As shown in FIG. 5, a pattern region 63 a is implemented on a surface of a copper plate roller 63, and a coating liquid 64 including a soft magnetic composite is injected through a lower roller 63 by using a blade 65 so as to be laminated on a base substrate 62 between an upper roller 61 and the lower roller 63, thus implementing a soft magnetic core shape having a desired pattern two-dimensionally, and then, the soft magnetic core shape is laminated three-dimensionally by using a lamination device to thus fabricate a soft magnetic core having a three-dimensional shape.
According to the preferred embodiments of the present invention, since the core of a motor such as an electric motor, or the like, is formed by using a soft magnetic composite, a loss of an eddy current can be prevented, thus improving efficiency.
Also, since the core is fabricated by laminating the soft magnetic composites, the core formed of the soft magnetic composites can have enhanced mechanical strength.
Also, since the core is formed by using the soft magnetic composite, the degree of freedom in the design of the core can be increased.
In addition, since the core is formed by using the soft magnetic composite, the usage amount of copper can be reduced.
Although the preferred embodiments of the present invention have been disclosed for illustrative purposes, they are for specifically explaining the present invention and thus a laminated core and a fabrication method thereof according to the present invention are not limited thereto, but those skilled in the art will appreciate that various modifications, additions and substitutions are possible, without departing from the scope and spirit of the invention as disclosed in the accompanying claims.
Accordingly, any and all modifications, variations or equivalent arrangements should be considered to be within the scope of the invention, and the detailed scope of the invention will be disclosed by the accompanying claims.

Claims

What is claimed is:

1. A laminated core used for a motor including an electric motor,

wherein the core is formed of a soft magnetic composite and has a structure in which one or more unit laminates are laminated.

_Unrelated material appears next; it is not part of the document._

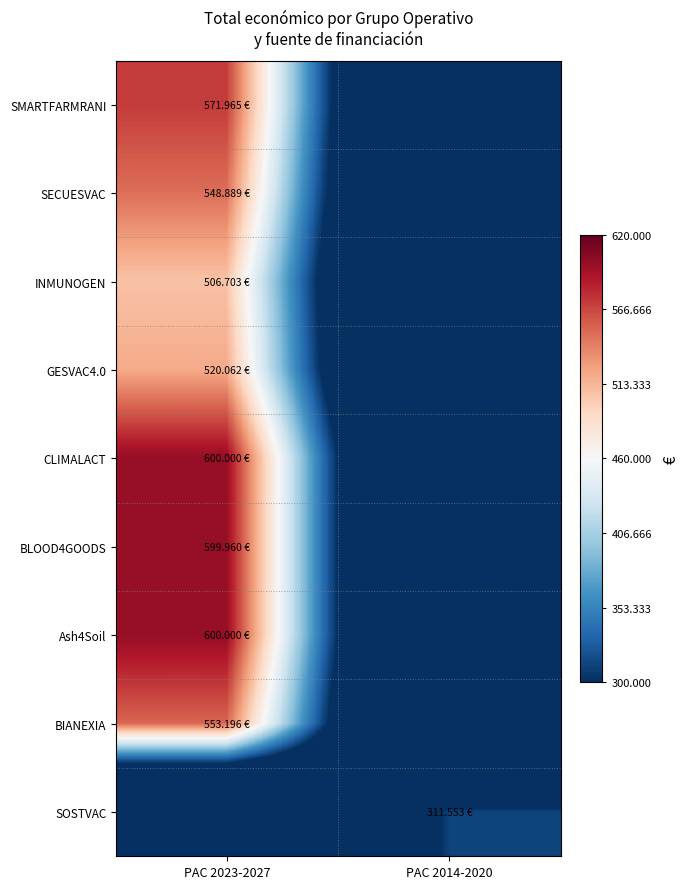

At which category is the sum across all series the highest?

PAC 2023-2027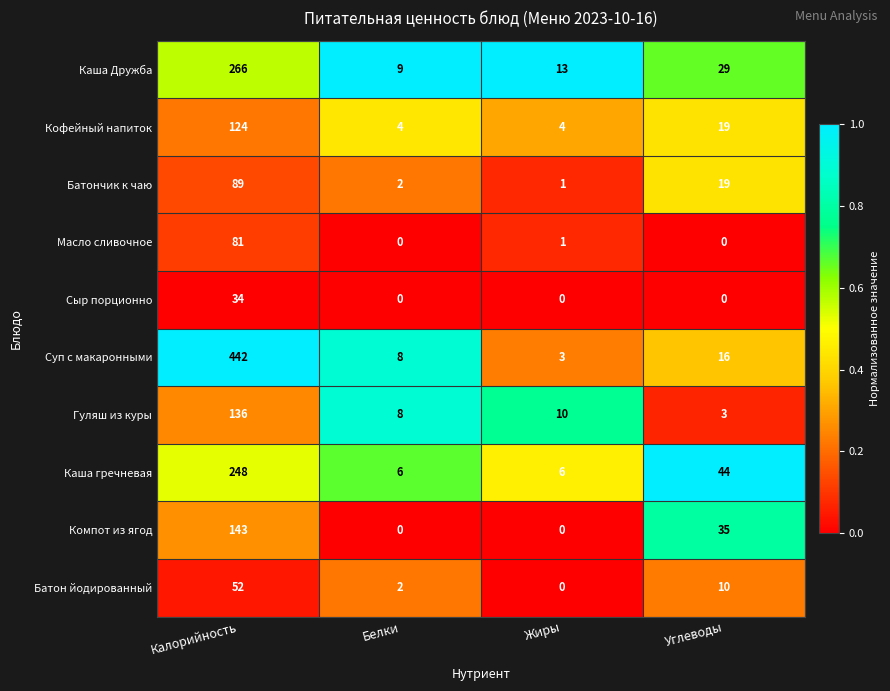

True or false: Суп с макаронными has a value of 16 at Углеводы.

True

2. The laminated core as set forth in claim 1, wherein an insulating layer is laminated between the unit laminates in the soft magnetic composite lamination structure.

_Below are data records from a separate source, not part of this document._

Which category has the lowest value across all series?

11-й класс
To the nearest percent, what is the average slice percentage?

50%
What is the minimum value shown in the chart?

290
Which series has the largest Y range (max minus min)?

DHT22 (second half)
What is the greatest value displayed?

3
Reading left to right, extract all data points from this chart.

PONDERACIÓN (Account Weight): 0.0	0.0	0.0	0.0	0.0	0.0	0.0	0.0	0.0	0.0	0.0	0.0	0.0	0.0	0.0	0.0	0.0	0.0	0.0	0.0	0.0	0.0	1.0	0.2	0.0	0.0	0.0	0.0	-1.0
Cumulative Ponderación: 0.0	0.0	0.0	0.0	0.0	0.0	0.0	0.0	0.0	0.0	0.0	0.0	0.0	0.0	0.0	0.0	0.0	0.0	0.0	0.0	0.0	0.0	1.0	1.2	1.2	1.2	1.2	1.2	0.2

3. The laminated core as set forth in claim 1, wherein each of the unit laminates of the soft magnetic composite lamination structure has a thickness of 1 mm or smaller in a lamination direction.

4. A method for fabricating a laminated core, the method comprising:

forming a unit laminate by using a soft magnetic composite through a spin-coating method;

and

laminating a plurality of unit laminates in a thicknesswise direction.

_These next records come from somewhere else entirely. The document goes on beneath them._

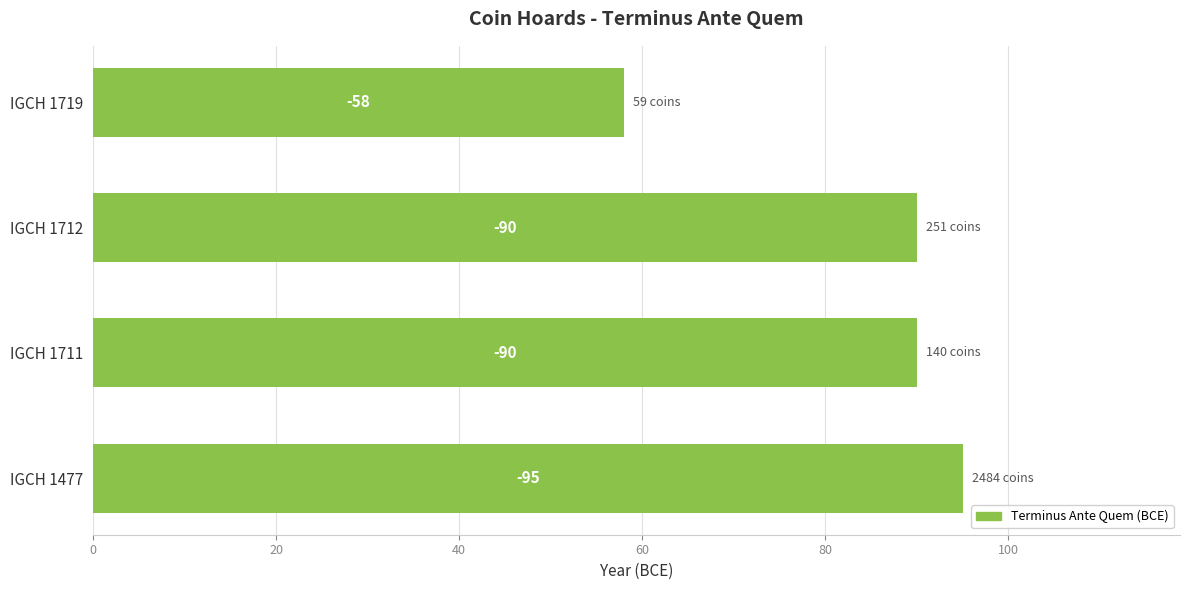

Does the chart contain any negative values?

No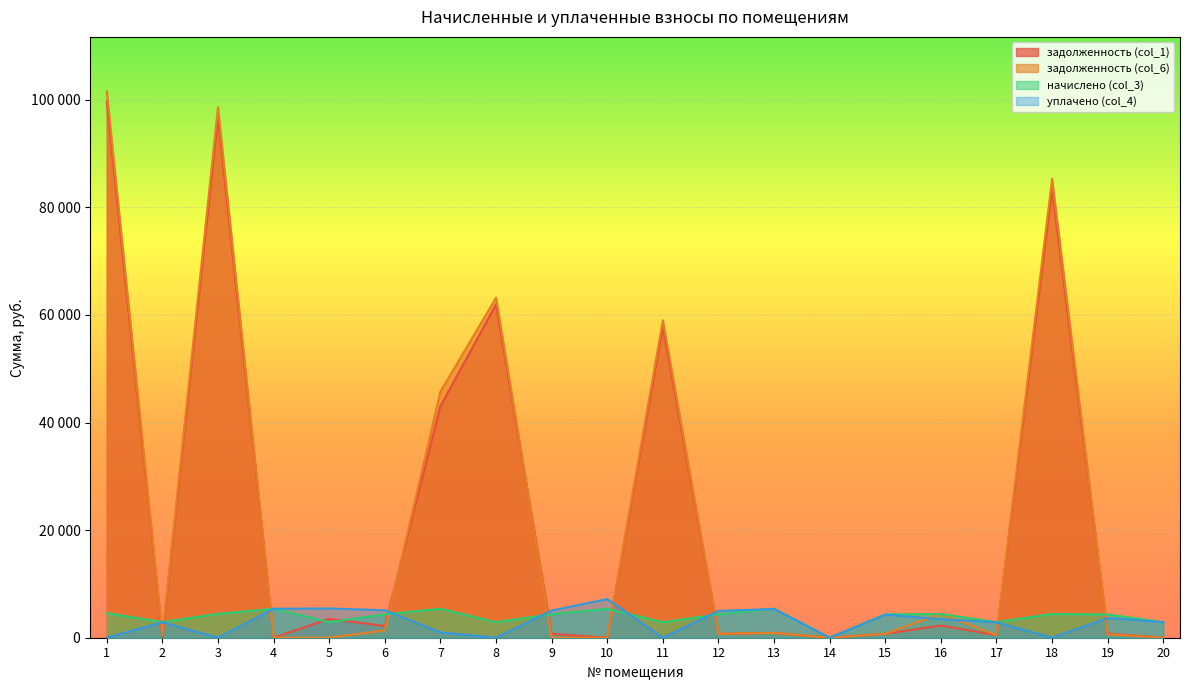

At how many categories does at least one series exceed 33371?

6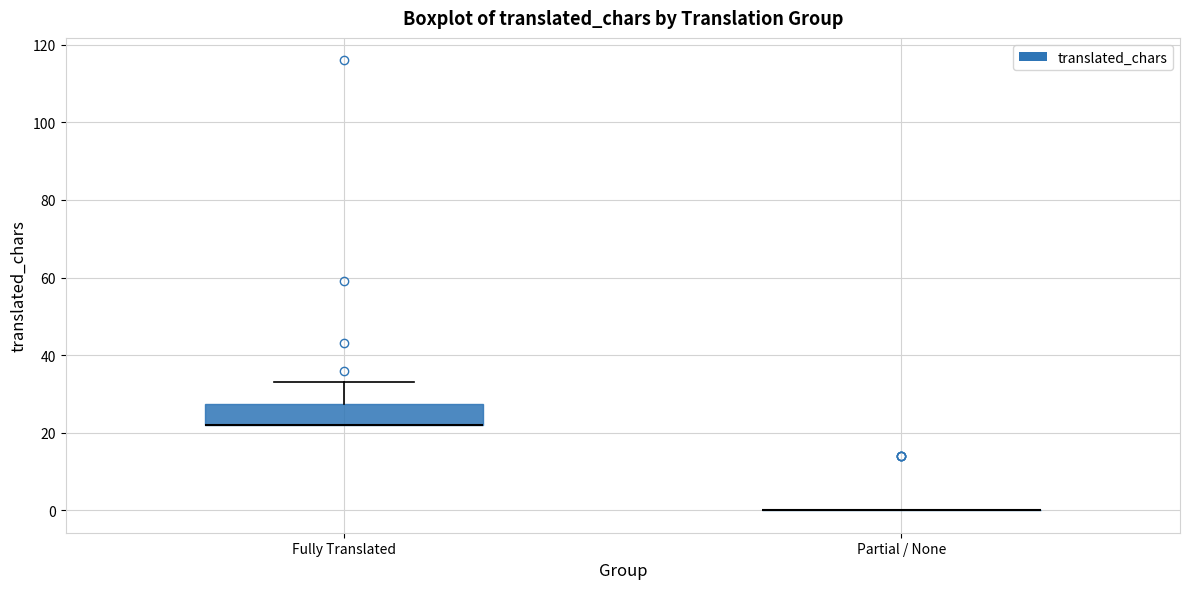

Comparing the boxes themselves (not the whiskers), which one is the tallest?

Fully Translated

5. The method as set forth in claim 4, wherein an insulating layer is further laminated between the unit laminates.

6. The method as set forth in claim 4, wherein each of the unit laminates has a thickness of 1 mm or smaller in a lamination direction.

7. A method for fabricating a laminated core, the method comprising:

forming a unit laminate by using a soft magnetic composite through a slot die coating method;

and

laminating a plurality of unit laminates in a thicknesswise direction.

8. The method as set forth in claim 7, wherein an insulating layer is further laminated between the unit laminates.

9. The method as set forth in claim 7, wherein each of the unit laminates has a thickness of 1 mm or smaller in a lamination direction.

10. A method for fabricating a laminated core, the method comprising:

forming a unit laminate by using a soft magnetic composite through a screen printing method;

and

laminating a plurality of unit laminates in a thicknesswise direction.

11. The method as set forth in claim 10, wherein an insulating layer is further laminated between the unit laminates.

12. The method as set forth in claim 10, wherein each of the unit laminates has a thickness of 1 mm or smaller in a lamination direction.